Start of Block

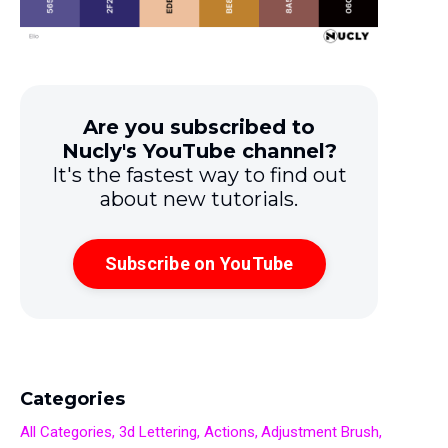
Are you subscribed to
Nucly's YouTube channel?
It's the fastest way to find out
about new tutorials.
Subscribe on YouTube
Categories
All Categories
3d Lettering
Actions
Adjustment Brush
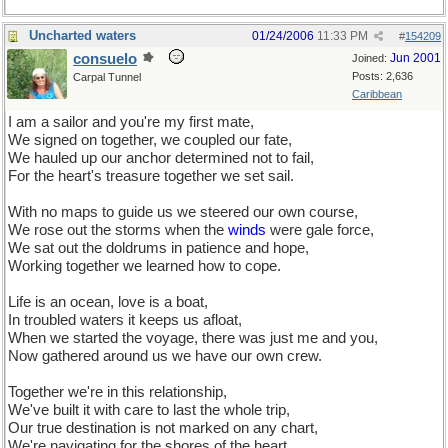
Uncharted waters
01/24/2006
11:33 PM
#
154209
consuelo
Jun 2001
Joined:
Posts: 2,636
Carpal Tunnel
Caribbean
I am a sailor and you're my first mate,
We signed on together, we coupled our fate,
We hauled up our anchor determined not to fail,
For the heart's treasure together we set sail.
With no maps to guide us we steered our own course,
We rose out the storms when the
winds
were gale force,
We sat out the doldrums in patience and hope,
Working together we learned how to cope.
Life is an ocean, love is a boat,
In troubled waters it keeps us afloat,
When we started the voyage, there was just me and you,
Now gathered around us we have our own crew.
Together we're in this relationship,
We've built it with care to last the whole trip,
Our true destination is not marked on any chart,
We're navigating for the shores of the heart.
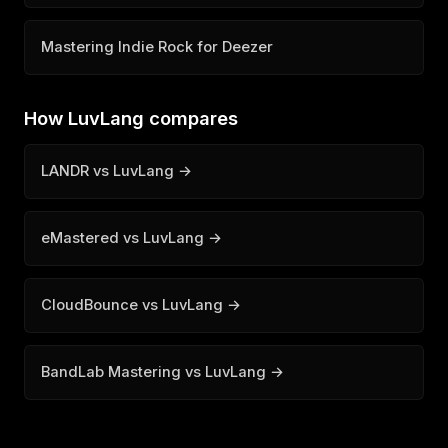
Mastering Indie Rock for Deezer
How LuvLang compares
LANDR vs LuvLang →
eMastered vs LuvLang →
CloudBounce vs LuvLang →
BandLab Mastering vs LuvLang →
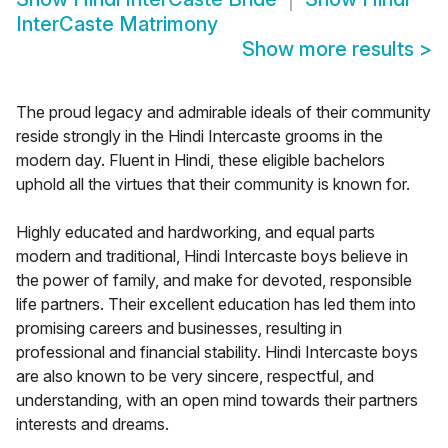
InterCaste Matrimony
Show more results
>
The proud legacy and admirable ideals of their community
reside strongly in the Hindi Intercaste grooms in the
modern day. Fluent in Hindi, these eligible bachelors
uphold all the virtues that their community is known for.
Highly educated and hardworking, and equal parts
modern and traditional, Hindi Intercaste boys believe in
the power of family, and make for devoted, responsible
life partners. Their excellent education has led them into
promising careers and businesses, resulting in
professional and financial stability. Hindi Intercaste boys
are also known to be very sincere, respectful, and
understanding, with an open mind towards their partners
interests and dreams.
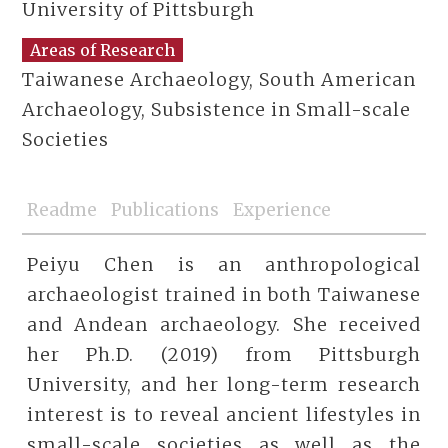
University of Pittsburgh
Areas of Research
Taiwanese Archaeology, South American
Archaeology, Subsistence in Small-scale
Societies
Readme
Publications
Experience
Peiyu Chen is an anthropological
archaeologist trained in both Taiwanese
and Andean archaeology. She received
her Ph.D. (2019) from Pittsburgh
University, and her long-term research
interest is to reveal ancient lifestyles in
small-scale societies as well as the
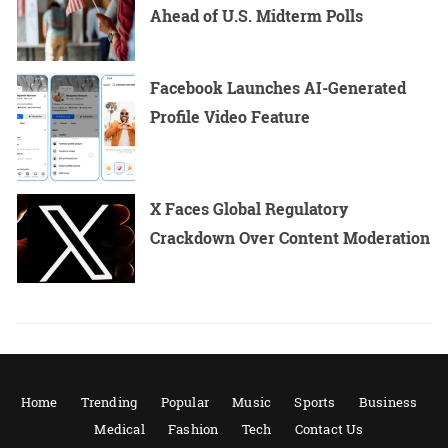
Ahead of U.S. Midterm Polls
Facebook Launches AI-Generated
Profile Video Feature
X Faces Global Regulatory
Crackdown Over Content Moderation
Home
Trending
Popular
Music
Sports
Business
Medical
Fashion
Tech
Contact Us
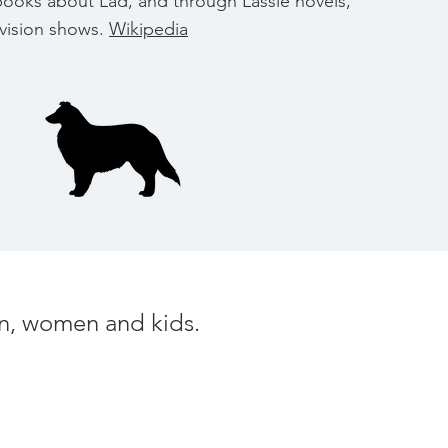
books about Lad, and through Lassie novels,
evision shows.
Wikipedia
men, women and kids.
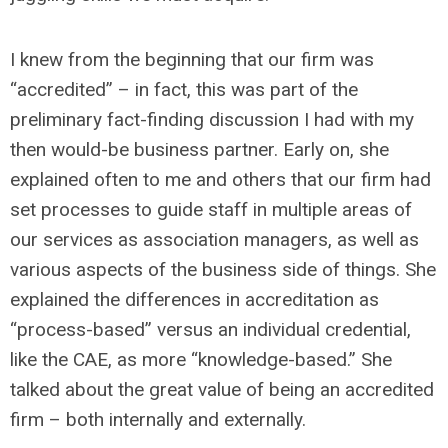
I knew from the beginning that our firm was
“accredited” – in fact, this was part of the
preliminary fact-finding discussion I had with my
then would-be business partner. Early on, she
explained often to me and others that our firm had
set processes to guide staff in multiple areas of
our services as association managers, as well as
various aspects of the business side of things. She
explained the differences in accreditation as
“process-based” versus an individual credential,
like the CAE, as more “knowledge-based.” She
talked about the great value of being an accredited
firm – both internally and externally.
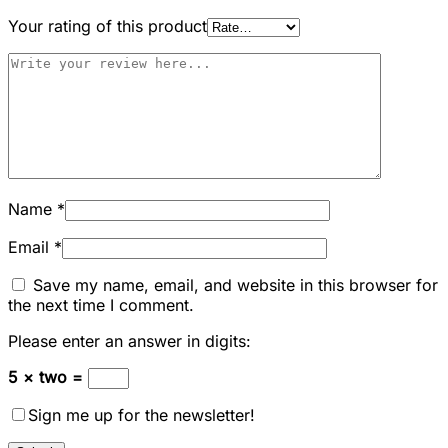
Your rating of this product
Name
*
Email
*
Save my name, email, and website in this browser for
the next time I comment.
Please enter an answer in digits:
5 × two =
Sign me up for the newsletter!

End of Block

» The problem
Return everything in the entries above from the line that contains "I knew from the beginning that our firm was" down to the line that contains "our services as", including both of those lines. Copy it word for word.

» Answer space
I knew from the beginning that our firm was
“accredited” – in fact, this was part of the
preliminary fact-finding discussion I had with my
then would-be business partner. Early on, she
explained often to me and others that our firm had
set processes to guide staff in multiple areas of
our services as association managers, as well as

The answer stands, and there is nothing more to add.